Susruta: was a fourth century Hindu surgeon and physician. He wrote an important book on medicine and also a thesis on the medical properties of garlic.
Sutherland, Dr Earl W.: was the recipient of the Nobel Prize for Medicine, 1971. He is credited with the discovery that the hormones in the human body produce another substance known as cyclic A.M.P., which activates them and controls the body’s cells. He has demonstrated that changes in the level of cyclic A.M.P. in the body can influence its disease-resisting capacity. This discovery opens up new vistas for the development of drugs that can treat diseases which have so far been regarded as incurable.
Teller, Edward (Dr): is a U.S. nuclear scientist who has played a major role in developing the hydrogen bomb. He is in fact known as the “father of the H-bomb”.
Thomson, Sir J.J.: (1856-1940) British physicist. He discovered the electron which inaugurated the electrical theory of the atom. He is regarded as the founder of modern physics.
Tsiolkovsky: was a Russian teacher who in 1903 published a treatise presenting remarkably accurate calculations on rocket dynamics and space-travel. He is looked upon as the earliest among the pioneers who laid the foundations of space exploration. The Russians call him the “Father of Rocketry”.
Varahmihira: (505-587) was a distinguished Indian astronomer, mathematician and philosopher. He was one of the nine gems of the court of king Vikramaditya.
Verne, Jules: (1828-1905) French science-fiction writer was author of “From the Earth to the Moon” published in 1865. The book carried a more or less accurate prediction of the launching and flight of Apollo-8.
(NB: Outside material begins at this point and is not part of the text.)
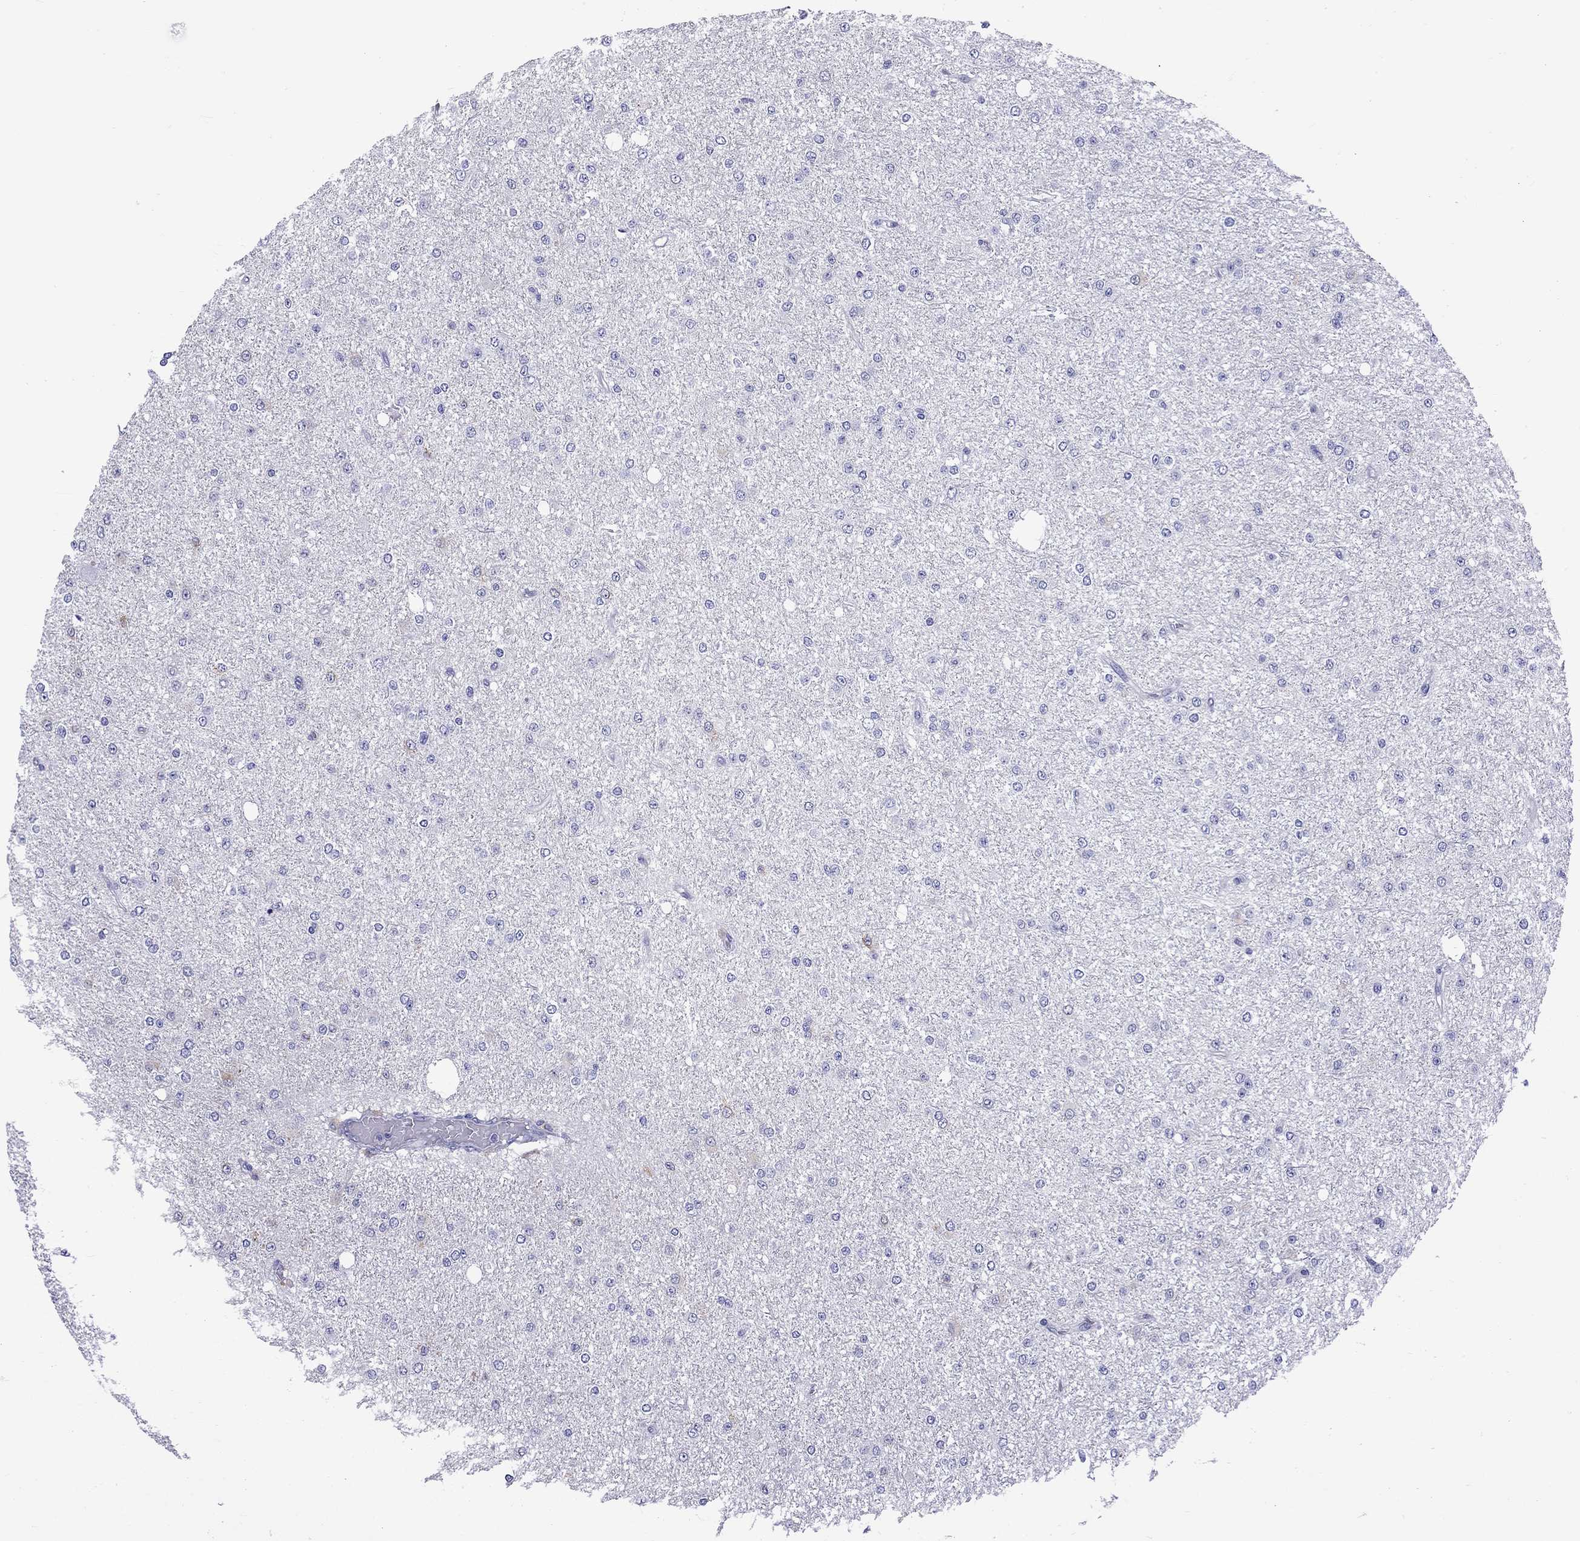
{"staining": {"intensity": "negative", "quantity": "none", "location": "none"}, "tissue": "glioma", "cell_type": "Tumor cells", "image_type": "cancer", "snomed": [{"axis": "morphology", "description": "Glioma, malignant, Low grade"}, {"axis": "topography", "description": "Brain"}], "caption": "A histopathology image of glioma stained for a protein shows no brown staining in tumor cells.", "gene": "SERPINA3", "patient": {"sex": "male", "age": 27}}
Volta, A.: (1745-1827) Italian physicist and pioneer of electrical science; invented voltaic pile, the electrophorus and electroscope. The volt is named after him.
Voronoff, S.: Russian scientist best known for his method of preventing or delaying senility by grafting healthy animal glands, into the human body.
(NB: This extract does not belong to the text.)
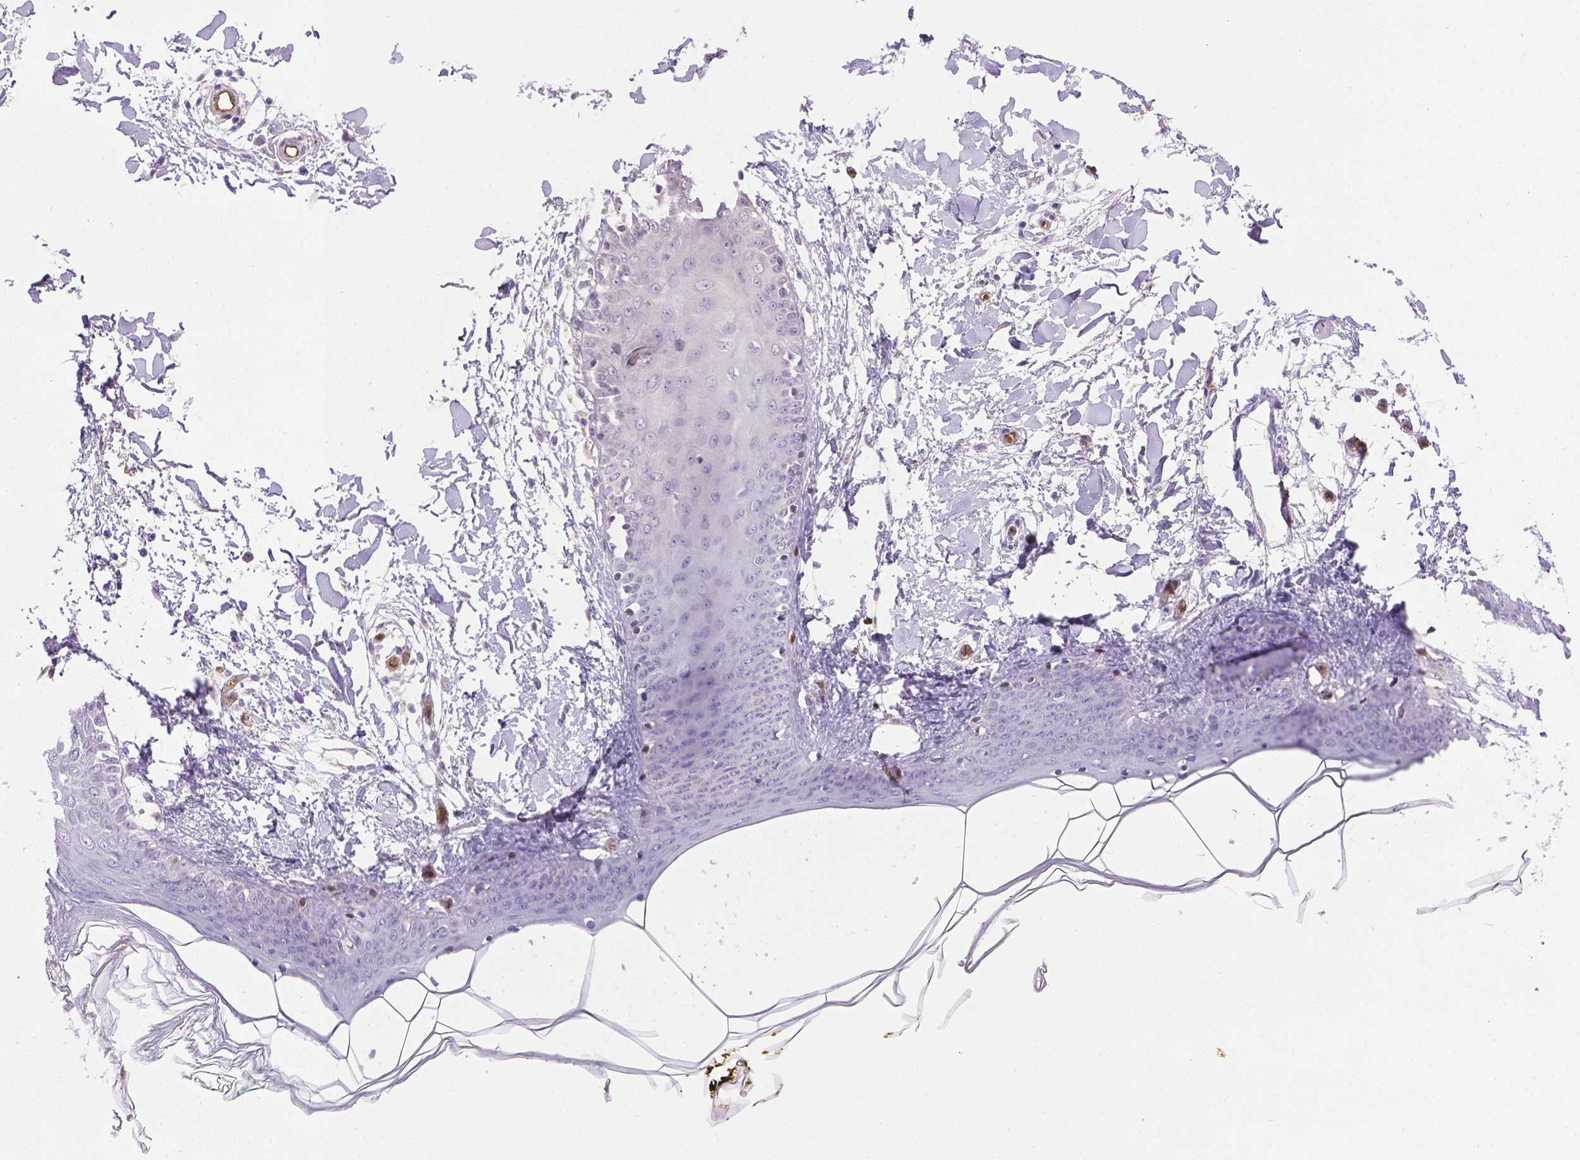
{"staining": {"intensity": "negative", "quantity": "none", "location": "none"}, "tissue": "skin", "cell_type": "Fibroblasts", "image_type": "normal", "snomed": [{"axis": "morphology", "description": "Normal tissue, NOS"}, {"axis": "topography", "description": "Skin"}], "caption": "Immunohistochemistry of benign skin shows no expression in fibroblasts. The staining was performed using DAB (3,3'-diaminobenzidine) to visualize the protein expression in brown, while the nuclei were stained in blue with hematoxylin (Magnification: 20x).", "gene": "CLIC4", "patient": {"sex": "female", "age": 34}}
Watson and Crick: known for DNA double helix.
Watson-Watt, Sir Robert: British physicist. He developed radar.
Watt, James: (1736-1819) was Scottish engineer. He invented steam engine.
Yukawa, Dr H.: (born 1907) predicted a new particle meson which holds the protons and neutrons of the atomic nucleus. He is the first Japanese to win the Nobel Prize in Physics (1949).